HappinessSD : This is the standard deviation of the AVGHappiness for the year in question. The model estimates the relationship with the transformed response to be 0.2612937.
HappinessCV : This is the coefficient of variation of the AVGHappiness for the year in question. The model estimates the relationship with the transformed response to be -0.9019550. This is almost a prefect negative linear relationship, and by far the most linear relationship in the model. This indicates that the more variance there is in the happiness of a country’s population, the lower the average happiness will be.
There are 10 interactions between the predictors that made it into the final model. Of these, only one is not significant at the .99 level. This means that there is a significant statistical relationship between almost all of the predictors.
## Warning in predict.lm(fit02, interval = "prediction", level = 0.95): predictions on current data refer to _future_ responses
I used the sample function to randomly select 3 rows from the model’s predictions and confidence intervals and will analyze them below.
## fit lwr upr
## 985 1.0566736 1.0458618 1.0674853
## 477 0.9238774 0.9131079 0.9346469
## 208 1.0412161 1.0304497 1.0519826
## fit lwr upr
## 985 1.0566736 1.0554488 1.0578984
## 477 0.9238774 0.9231097 0.9246451
## 208 1.0412161 1.0404930 1.0419392
## # A tibble: 3 x 8
## country year TransformedAVGHappiness LogGDPPC SocialSupport
## <chr> <int> <dbl> <dbl> <dbl>
## 1 Colombia 2016 1.050715 9.486231 0.8819004
## 2 Armenia 2013 0.926007 8.919060 0.7232600
## 3 Russia 2014 1.041289 10.121573 0.9317554
## # ... with 3 more variables: AVGIsCorrupt <dbl>, HappinessSD <dbl>,
## # HappinessCV <dbl>
The response is within the .95 confidence limit for the prediction, and the range of the confidence is very small, which shows us that the model is accurate with respect to this point.

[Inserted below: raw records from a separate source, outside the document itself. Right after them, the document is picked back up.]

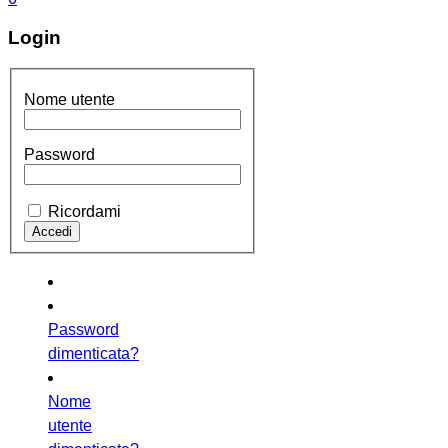
Login
Nome utente
Password
Ricordami
Password
dimenticata?
Nome
utente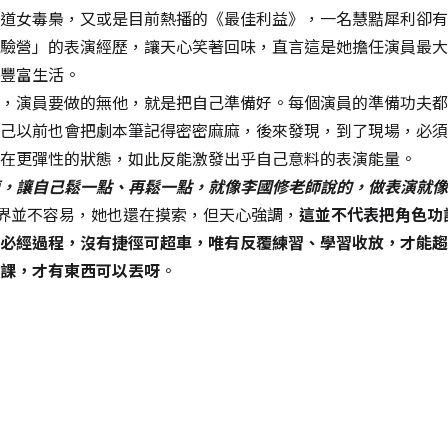
道女毒梟，又或是目前熱播的《最佳利益》，一名慧黠犀利卻有
驗營」的表演經歷，讓天心笑著回味，直言這是她擔任演員最大
豐富生活。
，演員要做的無他，就是把自己準備好。每個演員的準備功夫都
己以前也會把劇本筆記得密密麻麻，後來發現，到了現場，必須
在更彈性的狀態，如此反能激發出乎自己意料的表演能量。
，讓自己鬆一點、再鬆一點，就像李國修老師說的，做表演就像
境界並不容易，她也還在摸索，但天心強調，
這並不代表把角色功
必經過程，沒有捷徑可超車，唯有反覆練習、學習收放，才能趨
課，才有東西可以丟呀
。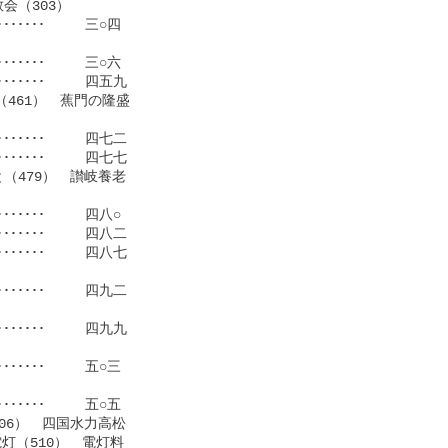
（303）

･･･････     三○四

･････     三○六

･･･････     四五九

461）　蕉門の隆盛

････････     四七二

････････     四七七

（479）　讃岐養老

･･････     四八○

･･･････     四八二

････････     四八七

････････     四九二

････････     四九九

･･･････     五○三

･･･････     五○五

06）　四国水力高松

（510）　電灯料
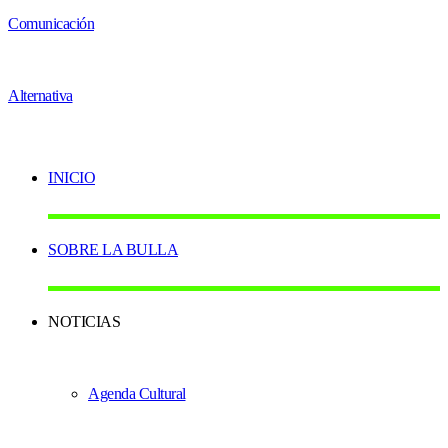
INICIO
SOBRE LA BULLA
NOTICIAS
Agenda Cultural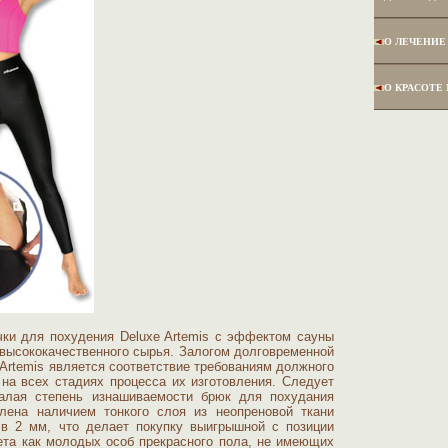
О ЛЕЧЕНИЕ
О КРАСОТЕ
ки для похудения Deluxe Artemis с эффектом сауны
 высококачественного сырья. Залогом долговременной
Artemis является соответствие требованиям должного
 на всех стадиях процесса их изготовления. Следует
малая степень изнашиваемости брюк для похудания
лена наличием тонкого слоя из неопреновой ткани
 в 2 мм, что делает покупку выигрышной с позиции
та как молодых особ прекрасного пола, не имеющих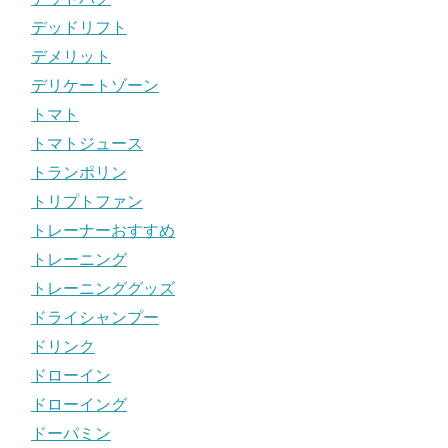
デッドリフト
デメリット
デリケートゾーン
トマト
トマトジュース
トランポリン
トリプトファン
トレーナーおすすめ
トレーニング
トレーニンググッズ
ドライシャンプー
ドリンク
ドローイン
ドローイング
ドーパミン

The SE for this point is 3.550623710^{-5}.
The response is not within the .95 confidence limit for the prediction, which shows us that the model is not accurate with respect to this point. The SE for this point is 4.535101210^{-6}.
The response is within the .95 confidence limit for the prediction, and the range of the confidence is very small, which shows us that the model is accurate with respect to this point. The SE for this point is 5.247807710^{-9}.